▸ Exercise aim: Show each line from the entries below that contains the string "Sicherheit", matching case exactly.

▸ Data:
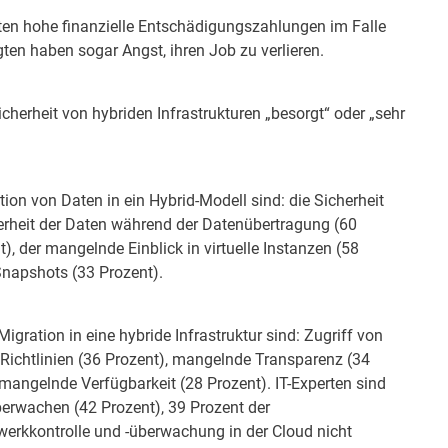
ten hohe finanzielle Entschädigungszahlungen im Falle
gten haben sogar Angst, ihren Job zu verlieren.
 Sicherheit von hybriden Infrastrukturen „besorgt“ oder „sehr
ion von Daten in ein Hybrid-Modell sind: die Sicherheit
herheit der Daten während der Datenübertragung (60
t), der mangelnde Einblick in virtuelle Instanzen (58
Snapshots (33 Prozent).
gration in eine hybride Infrastruktur sind: Zugriff von
 Richtlinien (36 Prozent), mangelnde Transparenz (34
 mangelnde Verfügbarkeit (28 Prozent). IT-Experten sind
berwachen (42 Prozent), 39 Prozent der
erkkontrolle und -überwachung in der Cloud nicht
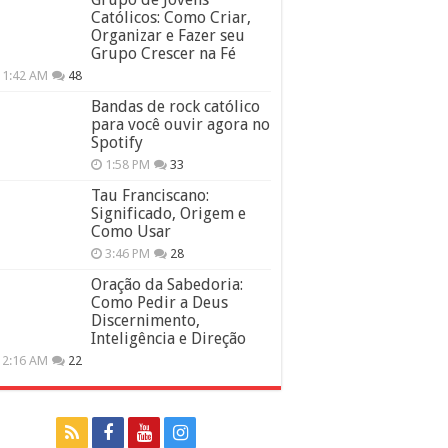
Católicos: Como Criar,
Organizar e Fazer seu
Grupo Crescer na Fé
11:42 AM
48
Bandas de rock católico
para você ouvir agora no
Spotify
1:58 PM
33
Tau Franciscano:
Significado, Origem e
Como Usar
3:46 PM
28
Oração da Sabedoria:
Como Pedir a Deus
Discernimento,
Inteligência e Direção
12:16 AM
22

▸ Result for this exercise:
 Sicherheit von hybriden Infrastrukturen „besorgt“ oder „sehr
ion von Daten in ein Hybrid-Modell sind: die Sicherheit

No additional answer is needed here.